Après bien des atermoiements, le gouvernement allemand a renoncé à l'interdiction du paintball pour renforcer le contrôle des armes après un massacre mi-mars dans un lycée, mais cette activité demeure dans sa ligne de mire, au grand dam des pratiquants.

Pour certains hommes politiques, ce jeu «simule le massacre» puisque les participants, équipés de masques de protection, se tirent dessus à coup de billes de peinture propulsées par des lanceurs à air comprimé ou de CO2. Ils veulent donc en limiter l'essort, bien que ses 50 000 adeptes en Allemagne doivent déjà être âgés de 18 ans au moins et n'aient pas droit de porter de tenues para-militaires.

«On peut moralement condamner de tels jeux. Mais on ne peut pas interdire tout ce qu'on considère comme moralement répréhensible», a tranché la ministre de la Justice Brigitte Zypries après une semaine de déclarations ministérielles contradictoires.

Le débat sur le contrôle des armes a été relancé en Allemagne après une tuerie à Winnenden (sud-ouest) il y a deux mois. Un adolescent de 17 ans, avec le pistolet de son père, a abattu 15 personnes, la plupart dans son ancien lycée, avant de se suicider.

Pour Dieter Wiefelsp-tz, un responsable des Affaires intérieures au parti social-démocrate (SPD, membre de la coalition gouvernementale), toutes les modifications possibles de la législation sur les armes doivent être examinées, y compris les règles touchant au paintball.

«Partout ailleurs, en Suède, en France, aux Pays-Bas, les gens peuvent faire ce qu'ils veulent. Nous sommes les seuls à être bridés», s'insurge Franziska L-ddemann, propriétaire de Paintgalaxy, le seul club de paintball de Berlin.

«On montre même ça sur Eurosport 2», une chaîne de télévision sportive, souligne-t-elle.

Pour Stefan Wurbach, un étudiant ingénieur de 29 ans, qui participe à une séance de paintball aux côtés d'une douzaine d'autres jeunes hommes et d'une femme, «il s'agit d'un sport d'équipe».

«Les arguments selon lesquels  le jeu encourage les massacres ne tiennent pas», ajoute-t-il.

«Nous nous entraînons en équipe. Nous faisons tout en équipe. Les gens ne font pas ça pour jouer aux militaires. Ils font ça en tant que sport, comme jouer au volley ball», affirme-t-il.

Le fait que le jeu soit critiqué dans le  pays tient selon lui «à l'histoire de l'Allemagne».

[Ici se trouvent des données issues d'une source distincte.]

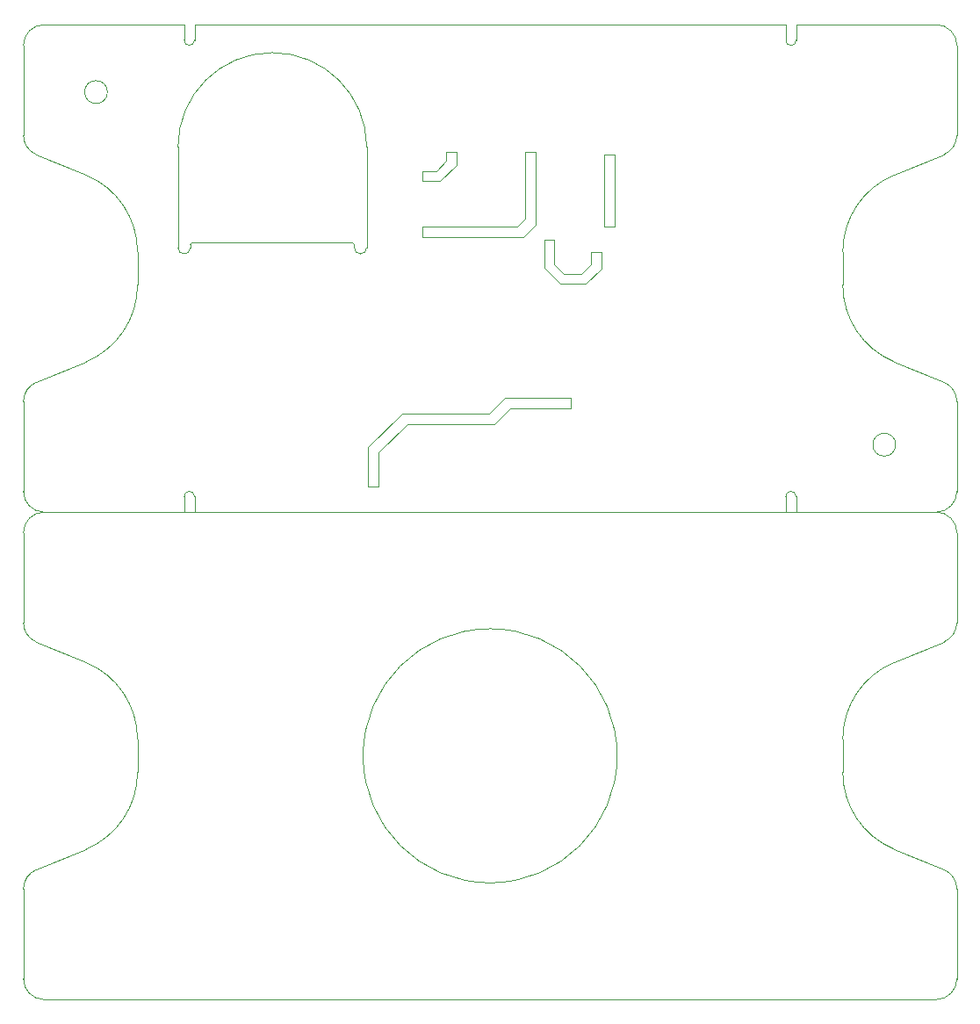
<source format=gko>
G04 Layer_Color=16711935*
%FSLAX44Y44*%
%MOMM*%
G71*
G01*
G75*
%ADD109C,0.0127*%
%ADD110C,0.0100*%
%ADD111C,0.0130*%
D109*
X1471501Y753530D02*
G03*
X1451501Y773530I-20000J0D01*
G01*
X571500Y323530D02*
G03*
X591500Y303530I20000J0D01*
G01*
X571500Y666894D02*
G03*
X583846Y648416I20000J0D01*
G01*
X681500Y554512D02*
G03*
X632115Y628423I-80000J0D01*
G01*
Y448638D02*
G03*
X681500Y522548I-30615J73910D01*
G01*
X1361500D02*
G03*
X1410886Y448638I80000J0D01*
G01*
Y628423D02*
G03*
X1361500Y554512I30615J-73910D01*
G01*
X1144000Y538530D02*
G03*
X1144000Y538530I-122500J0D01*
G01*
X1459154Y648416D02*
G03*
X1471501Y666894I-7654J18478D01*
G01*
X1451501Y303530D02*
G03*
X1471501Y323530I0J20000D01*
G01*
X591500Y773530D02*
G03*
X571500Y753530I0J-20000D01*
G01*
X1471501Y410167D02*
G03*
X1459154Y428644I-20000J0D01*
G01*
X583846D02*
G03*
X571500Y410167I7654J-18478D01*
G01*
X583846Y648416D02*
X632115Y628423D01*
X1410886Y448638D02*
X1459154Y428644D01*
X681500Y522548D02*
Y554512D01*
X583846Y428644D02*
X632115Y448638D01*
X571500Y323530D02*
Y410167D01*
X591500Y303530D02*
X1451501D01*
X1471501Y323530D02*
Y410167D01*
X571500Y666894D02*
Y753530D01*
X1361501Y522548D02*
Y554512D01*
X1410886Y628423D02*
X1459154Y648416D01*
X1471501Y666894D02*
Y753530D01*
X591500Y773530D02*
X1451501D01*
X681500Y1024412D02*
G03*
X632115Y1098323I-80000J0D01*
G01*
Y918538D02*
G03*
X681500Y992448I-30615J73910D01*
G01*
X1361501D02*
G03*
X1410886Y918538I80000J0D01*
G01*
Y1098323D02*
G03*
X1361501Y1024412I30615J-73910D01*
G01*
X734500Y1033430D02*
G03*
X732500Y1031430I0J-2000D01*
G01*
X720500Y1028430D02*
G03*
X732500Y1028430I6000J0D01*
G01*
X902500Y1125430D02*
G03*
X720500Y1125430I-91000J0D01*
G01*
X890500Y1028430D02*
G03*
X902500Y1028430I6000J0D01*
G01*
X890500Y1031430D02*
G03*
X888500Y1033430I-2000J0D01*
G01*
X1316500Y788430D02*
G03*
X1306500Y788430I-5000J0D01*
G01*
X1451501Y773430D02*
G03*
X1471501Y793430I0J20000D01*
G01*
Y880067D02*
G03*
X1459154Y898544I-20000J0D01*
G01*
Y1118316D02*
G03*
X1471501Y1136794I-7654J18478D01*
G01*
Y1223430D02*
G03*
X1451501Y1243430I-20000J0D01*
G01*
X1306500Y1228430D02*
G03*
X1316500Y1228430I5000J0D01*
G01*
X726500D02*
G03*
X736500Y1228430I5000J0D01*
G01*
X591500Y1243430D02*
G03*
X571500Y1223430I0J-20000D01*
G01*
Y1136794D02*
G03*
X583846Y1118316I20000J0D01*
G01*
Y898544D02*
G03*
X571500Y880067I7654J-18478D01*
G01*
Y793430D02*
G03*
X591500Y773430I20000J0D01*
G01*
X736500Y788430D02*
G03*
X726500Y788430I-5000J0D01*
G01*
X652500Y1178430D02*
G03*
X652500Y1178430I-11000J0D01*
G01*
X1412500Y838430D02*
G03*
X1412500Y838430I-11000J0D01*
G01*
X736500Y773430D02*
X1306500D01*
X1316500D02*
X1451501D01*
X736500Y1243430D02*
X1306500D01*
X591500D02*
X726500D01*
X583846Y1118316D02*
X632115Y1098323D01*
X681500Y992448D02*
Y1024412D01*
X583846Y898544D02*
X632115Y918538D01*
X571500Y793430D02*
Y880067D01*
X591500Y773430D02*
X726500D01*
X1471501Y793430D02*
Y880067D01*
X1410886Y918538D02*
X1459154Y898544D01*
X1361501Y992448D02*
Y1024412D01*
X1410886Y1098323D02*
X1459154Y1118316D01*
X1471501Y1136794D02*
Y1223430D01*
X1316500Y1243430D02*
X1451501D01*
X571500Y1136794D02*
Y1223430D01*
X732500Y1028430D02*
Y1031430D01*
X720500Y1028430D02*
Y1125430D01*
X902500Y1028430D02*
Y1125430D01*
X890500Y1028430D02*
Y1031430D01*
X734500Y1033430D02*
X888500D01*
X736500Y773430D02*
Y788430D01*
X1306500Y773430D02*
Y788430D01*
X1316500Y773430D02*
Y788430D01*
Y1228430D02*
Y1243430D01*
X1306500Y1228430D02*
Y1243430D01*
X736500Y1228430D02*
Y1243430D01*
X726500Y1228430D02*
Y1243430D01*
Y773430D02*
Y788430D01*
D110*
X1131520Y1048355D02*
X1141520D01*
D111*
X1131520Y1118355D02*
X1141520D01*
Y1048355D02*
Y1118355D01*
X1131520Y1048355D02*
Y1118355D01*
X956520Y1092355D02*
Y1102355D01*
Y1038355D02*
Y1048355D01*
X1118520Y1024355D02*
X1128520D01*
X1073520Y1036355D02*
X1083520D01*
X1113520Y993355D02*
X1128520Y1008355D01*
Y1012355D01*
X1089520Y993355D02*
X1113520D01*
X1073520Y1009355D02*
X1089520Y993355D01*
X1073520Y1009355D02*
Y1013355D01*
X1118520D02*
Y1024355D01*
X1128520Y1013355D02*
Y1024355D01*
Y1012355D02*
Y1013355D01*
X1118520Y1012355D02*
Y1024355D01*
X1092520Y1003355D02*
X1109520D01*
X1118520Y1012355D01*
X1083520Y1012355D02*
X1092520Y1003355D01*
X1083520Y1012355D02*
Y1013355D01*
Y1036355D01*
X1073520Y1013355D02*
Y1036355D01*
X1055520Y1056355D02*
Y1120355D01*
X1047520Y1048355D02*
X1055520Y1056355D01*
X956520Y1048355D02*
X1047520D01*
X941520Y858355D02*
X1025520D01*
X1040520Y873355D01*
X904020Y798355D02*
X914020D01*
Y830855D01*
X941520Y858355D01*
X1040520Y873355D02*
X1099020D01*
Y883355D01*
X1035520D02*
X1099020D01*
X1020520Y868355D02*
X1035520Y883355D01*
X936520Y868355D02*
X1020520D01*
X904020Y835855D02*
X936520Y868355D01*
X904020Y798355D02*
Y835855D01*
X979020Y1111855D02*
Y1120355D01*
X969520Y1102355D02*
X979020Y1111855D01*
X956520Y1102355D02*
X969520D01*
X956520Y1038355D02*
X1053520D01*
X1065520Y1050355D01*
Y1120355D01*
X1055520D02*
X1065520D01*
X956520Y1092355D02*
X973020D01*
X989020Y1108355D01*
Y1120355D01*
X979020D02*
X989020D01*
M02*

</source>
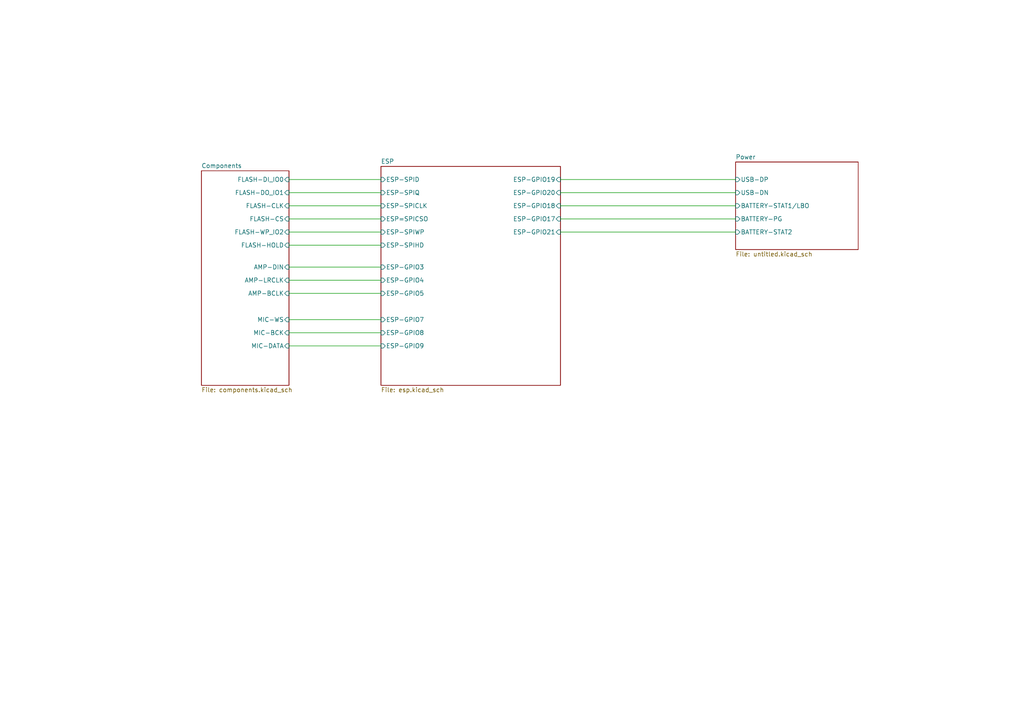
<source format=kicad_sch>
(kicad_sch
	(version 20250114)
	(generator "eeschema")
	(generator_version "9.0")
	(uuid "d21d45e5-a4fd-47b9-acaa-6ca2c284b61a")
	(paper "A4")
	(lib_symbols)
	(wire
		(pts
			(xy 162.56 55.88) (xy 213.36 55.88)
		)
		(stroke
			(width 0)
			(type default)
		)
		(uuid "0b085e2c-dc01-49e7-8adc-6c1d07a7dc91")
	)
	(wire
		(pts
			(xy 83.82 81.28) (xy 110.49 81.28)
		)
		(stroke
			(width 0)
			(type default)
		)
		(uuid "128e08fc-d0c0-4c41-b340-a8aeb8ca2d46")
	)
	(wire
		(pts
			(xy 83.82 59.69) (xy 110.49 59.69)
		)
		(stroke
			(width 0)
			(type default)
		)
		(uuid "12d749fa-b096-47cb-be47-9029bf332a67")
	)
	(wire
		(pts
			(xy 83.82 100.33) (xy 110.49 100.33)
		)
		(stroke
			(width 0)
			(type default)
		)
		(uuid "1a947f7b-2351-4933-a022-60d6b437c5e7")
	)
	(wire
		(pts
			(xy 83.82 96.52) (xy 110.49 96.52)
		)
		(stroke
			(width 0)
			(type default)
		)
		(uuid "256727c2-68a8-4ea5-a577-34137b474ee5")
	)
	(wire
		(pts
			(xy 83.82 63.5) (xy 110.49 63.5)
		)
		(stroke
			(width 0)
			(type default)
		)
		(uuid "295f4b89-afb8-414a-b801-1fed6b52c648")
	)
	(wire
		(pts
			(xy 162.56 67.31) (xy 213.36 67.31)
		)
		(stroke
			(width 0)
			(type default)
		)
		(uuid "3c155877-2ade-4d2e-90be-38703b750232")
	)
	(wire
		(pts
			(xy 83.82 71.12) (xy 110.49 71.12)
		)
		(stroke
			(width 0)
			(type default)
		)
		(uuid "6f5df1ba-38b6-4adb-83d2-347acd4ac2a4")
	)
	(wire
		(pts
			(xy 83.82 85.09) (xy 110.49 85.09)
		)
		(stroke
			(width 0)
			(type default)
		)
		(uuid "8f587cbb-9b4f-4d04-b644-b9f663dc9fbe")
	)
	(wire
		(pts
			(xy 213.36 59.69) (xy 162.56 59.69)
		)
		(stroke
			(width 0)
			(type default)
		)
		(uuid "beecad6d-a031-4390-9b6e-b126478e9d8b")
	)
	(wire
		(pts
			(xy 162.56 52.07) (xy 213.36 52.07)
		)
		(stroke
			(width 0)
			(type default)
		)
		(uuid "d03b793f-e9d6-4dc1-85c3-c5b0e6cc750a")
	)
	(wire
		(pts
			(xy 83.82 77.47) (xy 110.49 77.47)
		)
		(stroke
			(width 0)
			(type default)
		)
		(uuid "d8d382fc-1de4-4bf3-b0d2-311ad54cda25")
	)
	(wire
		(pts
			(xy 83.82 52.07) (xy 110.49 52.07)
		)
		(stroke
			(width 0)
			(type default)
		)
		(uuid "dd76886c-3e04-474b-ab46-97121a015223")
	)
	(wire
		(pts
			(xy 83.82 55.88) (xy 110.49 55.88)
		)
		(stroke
			(width 0)
			(type default)
		)
		(uuid "eaabe9e7-5bc3-44fa-b306-97be431b41e0")
	)
	(wire
		(pts
			(xy 162.56 63.5) (xy 213.36 63.5)
		)
		(stroke
			(width 0)
			(type default)
		)
		(uuid "f5609861-a726-4b89-b932-aa9a48910220")
	)
	(wire
		(pts
			(xy 83.82 67.31) (xy 110.49 67.31)
		)
		(stroke
			(width 0)
			(type default)
		)
		(uuid "fe0d42ab-e7c8-473a-be24-bb5a52c7176e")
	)
	(wire
		(pts
			(xy 83.82 92.71) (xy 110.49 92.71)
		)
		(stroke
			(width 0)
			(type default)
		)
		(uuid "fff88606-aa85-4d46-be90-ca76574ec6f1")
	)
	(sheet
		(at 110.49 48.26)
		(size 52.07 63.5)
		(exclude_from_sim no)
		(in_bom yes)
		(on_board yes)
		(dnp no)
		(fields_autoplaced yes)
		(stroke
			(width 0.1524)
			(type solid)
		)
		(fill
			(color 0 0 0 0.0000)
		)
		(uuid "66ec1c32-4132-43c8-99e8-65f1381b5871")
		(property "Sheetname" "ESP"
			(at 110.49 47.5484 0)
			(effects
				(font
					(size 1.27 1.27)
				)
				(justify left bottom)
			)
		)
		(property "Sheetfile" "esp.kicad_sch"
			(at 110.49 112.3446 0)
			(effects
				(font
					(size 1.27 1.27)
				)
				(justify left top)
			)
		)
		(pin "ESP-GPIO18" input
			(at 162.56 59.69 0)
			(uuid "6f3c6485-decb-44e5-89f5-0e7b40e47273")
			(effects
				(font
					(size 1.27 1.27)
				)
				(justify right)
			)
		)
		(pin "ESP-GPIO17" input
			(at 162.56 63.5 0)
			(uuid "9d136312-1451-41d9-a0b3-8180453b0dc3")
			(effects
				(font
					(size 1.27 1.27)
				)
				(justify right)
			)
		)
		(pin "ESP-GPIO19" input
			(at 162.56 52.07 0)
			(uuid "64178295-9c3d-4ab7-ba98-726a3e118a27")
			(effects
				(font
					(size 1.27 1.27)
				)
				(justify right)
			)
		)
		(pin "ESP-GPIO21" input
			(at 162.56 67.31 0)
			(uuid "416eb5b4-022f-47dd-b5fc-42f29f190933")
			(effects
				(font
					(size 1.27 1.27)
				)
				(justify right)
			)
		)
		(pin "ESP-GPIO20" input
			(at 162.56 55.88 0)
			(uuid "d695dd37-ee87-45e9-89bd-010a2859b14f")
			(effects
				(font
					(size 1.27 1.27)
				)
				(justify right)
			)
		)
		(pin "ESP=SPICSO" input
			(at 110.49 63.5 180)
			(uuid "bf30c5c2-074b-4464-ba34-56494d5a0946")
			(effects
				(font
					(size 1.27 1.27)
				)
				(justify left)
			)
		)
		(pin "ESP-SPID" input
			(at 110.49 52.07 180)
			(uuid "7bcdf042-1eb4-48a2-95e9-b0695b0ccfc0")
			(effects
				(font
					(size 1.27 1.27)
				)
				(justify left)
			)
		)
		(pin "ESP-SPIQ" input
			(at 110.49 55.88 180)
			(uuid "418aa876-6c1c-4d9e-9d8e-bd0b071d42a5")
			(effects
				(font
					(size 1.27 1.27)
				)
				(justify left)
			)
		)
		(pin "ESP-SPICLK" input
			(at 110.49 59.69 180)
			(uuid "37f7fea1-dbdf-41f7-a396-59466a68f898")
			(effects
				(font
					(size 1.27 1.27)
				)
				(justify left)
			)
		)
		(pin "ESP-SPIHD" input
			(at 110.49 71.12 180)
			(uuid "0bab7d7a-a73d-4e92-a59e-889c9ea00d02")
			(effects
				(font
					(size 1.27 1.27)
				)
				(justify left)
			)
		)
		(pin "ESP-SPIWP" input
			(at 110.49 67.31 180)
			(uuid "9c89b835-f138-4ddf-8861-5b8cb8e0786c")
			(effects
				(font
					(size 1.27 1.27)
				)
				(justify left)
			)
		)
		(pin "ESP-GPIO5" input
			(at 110.49 85.09 180)
			(uuid "d1a5d8e6-d284-42ca-a336-8c8691c0fe13")
			(effects
				(font
					(size 1.27 1.27)
				)
				(justify left)
			)
		)
		(pin "ESP-GPIO4" input
			(at 110.49 81.28 180)
			(uuid "c8533181-1732-4024-a015-8b2569a1992f")
			(effects
				(font
					(size 1.27 1.27)
				)
				(justify left)
			)
		)
		(pin "ESP-GPIO3" input
			(at 110.49 77.47 180)
			(uuid "d7d5281b-e575-44e3-ada4-9c54a3db4948")
			(effects
				(font
					(size 1.27 1.27)
				)
				(justify left)
			)
		)
		(pin "ESP-GPIO9" input
			(at 110.49 100.33 180)
			(uuid "49bd96fa-5385-4c3e-9ebc-253c63ed1208")
			(effects
				(font
					(size 1.27 1.27)
				)
				(justify left)
			)
		)
		(pin "ESP-GPIO8" input
			(at 110.49 96.52 180)
			(uuid "70d9b693-35c7-416b-b992-7b162e5507f3")
			(effects
				(font
					(size 1.27 1.27)
				)
				(justify left)
			)
		)
		(pin "ESP-GPIO7" input
			(at 110.49 92.71 180)
			(uuid "952856cd-692a-47b0-85e7-6b75e2c3d126")
			(effects
				(font
					(size 1.27 1.27)
				)
				(justify left)
			)
		)
		(instances
			(project "jarvis"
				(path "/d21d45e5-a4fd-47b9-acaa-6ca2c284b61a"
					(page "3")
				)
			)
		)
	)
	(sheet
		(at 58.42 49.53)
		(size 25.4 62.23)
		(exclude_from_sim no)
		(in_bom yes)
		(on_board yes)
		(dnp no)
		(fields_autoplaced yes)
		(stroke
			(width 0.1524)
			(type solid)
		)
		(fill
			(color 0 0 0 0.0000)
		)
		(uuid "67d093e5-852b-486a-8803-27c9e57204b4")
		(property "Sheetname" "Components"
			(at 58.42 48.8184 0)
			(effects
				(font
					(size 1.27 1.27)
				)
				(justify left bottom)
			)
		)
		(property "Sheetfile" "components.kicad_sch"
			(at 58.42 112.3446 0)
			(effects
				(font
					(size 1.27 1.27)
				)
				(justify left top)
			)
		)
		(pin "FLASH-CLK" input
			(at 83.82 59.69 0)
			(uuid "d39a8f79-a65e-477a-9346-9cd629a54006")
			(effects
				(font
					(size 1.27 1.27)
				)
				(justify right)
			)
		)
		(pin "AMP-DIN" input
			(at 83.82 77.47 0)
			(uuid "282d2d48-e25f-4d1d-bb0f-f7cfc960f032")
			(effects
				(font
					(size 1.27 1.27)
				)
				(justify right)
			)
		)
		(pin "AMP-LRCLK" input
			(at 83.82 81.28 0)
			(uuid "7b1a56e1-5a1d-44cc-9c38-7da88ae17ce4")
			(effects
				(font
					(size 1.27 1.27)
				)
				(justify right)
			)
		)
		(pin "AMP-BCLK" input
			(at 83.82 85.09 0)
			(uuid "b260be08-6f7b-45ee-8d66-adeccbd391d9")
			(effects
				(font
					(size 1.27 1.27)
				)
				(justify right)
			)
		)
		(pin "FLASH-DI_IO0" input
			(at 83.82 52.07 0)
			(uuid "cfb26c0a-e152-4309-aafe-ba07cf6e0d07")
			(effects
				(font
					(size 1.27 1.27)
				)
				(justify right)
			)
		)
		(pin "FLASH-HOLD" input
			(at 83.82 71.12 0)
			(uuid "52dd8cbe-99c9-48c5-a93d-b9bb1a65d6c7")
			(effects
				(font
					(size 1.27 1.27)
				)
				(justify right)
			)
		)
		(pin "FLASH-CS" input
			(at 83.82 63.5 0)
			(uuid "2f2fdd52-8978-4c09-b654-3a8e545ed33a")
			(effects
				(font
					(size 1.27 1.27)
				)
				(justify right)
			)
		)
		(pin "FLASH-DO_IO1" input
			(at 83.82 55.88 0)
			(uuid "3364bc96-6d15-4d43-bf41-cc3097b8623a")
			(effects
				(font
					(size 1.27 1.27)
				)
				(justify right)
			)
		)
		(pin "FLASH-WP_IO2" input
			(at 83.82 67.31 0)
			(uuid "e1ff343c-2e27-4b50-88db-6c7a9b661ff7")
			(effects
				(font
					(size 1.27 1.27)
				)
				(justify right)
			)
		)
		(pin "MIC-WS" input
			(at 83.82 92.71 0)
			(uuid "8b047981-b938-4074-a00b-0e5ffc134ae2")
			(effects
				(font
					(size 1.27 1.27)
				)
				(justify right)
			)
		)
		(pin "MIC-BCK" input
			(at 83.82 96.52 0)
			(uuid "c305fce0-c33f-41eb-9ac8-46a2356c7a9c")
			(effects
				(font
					(size 1.27 1.27)
				)
				(justify right)
			)
		)
		(pin "MIC-DATA" input
			(at 83.82 100.33 0)
			(uuid "bae1e45d-66f6-4444-9cc0-90c52c6d425c")
			(effects
				(font
					(size 1.27 1.27)
				)
				(justify right)
			)
		)
		(instances
			(project "jarvis"
				(path "/d21d45e5-a4fd-47b9-acaa-6ca2c284b61a"
					(page "4")
				)
			)
		)
	)
	(sheet
		(at 213.36 46.99)
		(size 35.56 25.4)
		(exclude_from_sim no)
		(in_bom yes)
		(on_board yes)
		(dnp no)
		(fields_autoplaced yes)
		(stroke
			(width 0.1524)
			(type solid)
		)
		(fill
			(color 0 0 0 0.0000)
		)
		(uuid "9b4e9a22-eade-494c-9ba2-b1298a68c5fc")
		(property "Sheetname" "Power"
			(at 213.36 46.2784 0)
			(effects
				(font
					(size 1.27 1.27)
				)
				(justify left bottom)
			)
		)
		(property "Sheetfile" "untitled.kicad_sch"
			(at 213.36 72.9746 0)
			(effects
				(font
					(size 1.27 1.27)
				)
				(justify left top)
			)
		)
		(pin "USB-DP" input
			(at 213.36 52.07 180)
			(uuid "e65b7b26-f7ba-4d69-8618-d385492b6544")
			(effects
				(font
					(size 1.27 1.27)
				)
				(justify left)
			)
		)
		(pin "USB-DN" input
			(at 213.36 55.88 180)
			(uuid "421720c3-fcfa-492c-956f-8a2701eecfcf")
			(effects
				(font
					(size 1.27 1.27)
				)
				(justify left)
			)
		)
		(pin "BATTERY-STAT1{slash}LBO" input
			(at 213.36 59.69 180)
			(uuid "9af527da-0e13-46c2-a072-f82cbba99530")
			(effects
				(font
					(size 1.27 1.27)
				)
				(justify left)
			)
		)
		(pin "BATTERY-PG" input
			(at 213.36 63.5 180)
			(uuid "35171135-5607-401f-8cb9-09ed5b7f6f8f")
			(effects
				(font
					(size 1.27 1.27)
				)
				(justify left)
			)
		)
		(pin "BATTERY-STAT2" input
			(at 213.36 67.31 180)
			(uuid "7c915cda-3dd5-4f95-a5f6-b80c20284a05")
			(effects
				(font
					(size 1.27 1.27)
				)
				(justify left)
			)
		)
		(instances
			(project "jarvis"
				(path "/d21d45e5-a4fd-47b9-acaa-6ca2c284b61a"
					(page "2")
				)
			)
		)
	)
	(sheet_instances
		(path "/"
			(page "1")
		)
	)
	(embedded_fonts no)
)

</source>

L'annonce par le gouvernement qu'il songeait interdire le paintball a déclenché une rafale de protestations, dont de nombreuses lettres aux députés, et des menaces de porter l'affaire devant la Cour européenne des droits de l'Homme.

Une étude réalisée par des sociologues de l'Université de Trèves et publiée en 2000 estimait que les joueurs de paintball recherchaient «la simulation de la violence», mais n'en constituaient pas pour autant une menace pour la société.

«La théorie selon laquelle un comportement imitant la mise à mort (...) serait ensuite répliqué dans la vie quotidienne ne peut pas être vérifier à l'heure actuelle», soulignait notamment l'étude.

Les joueurs sont des gens «normaux» qui «après le jeu s'en retournent tranquillement à leur vie quotidienne», ajoutait cette étude.

La plupart des équipes de paintball portent d'ailleurs des noms farfelus plutôt que «guerriers» -- tels «les nains de Stuttgart» ou les «abeilles», notaient les sociologues, même si un groupe a pris le nom de W.A.R. (guerre en anglais).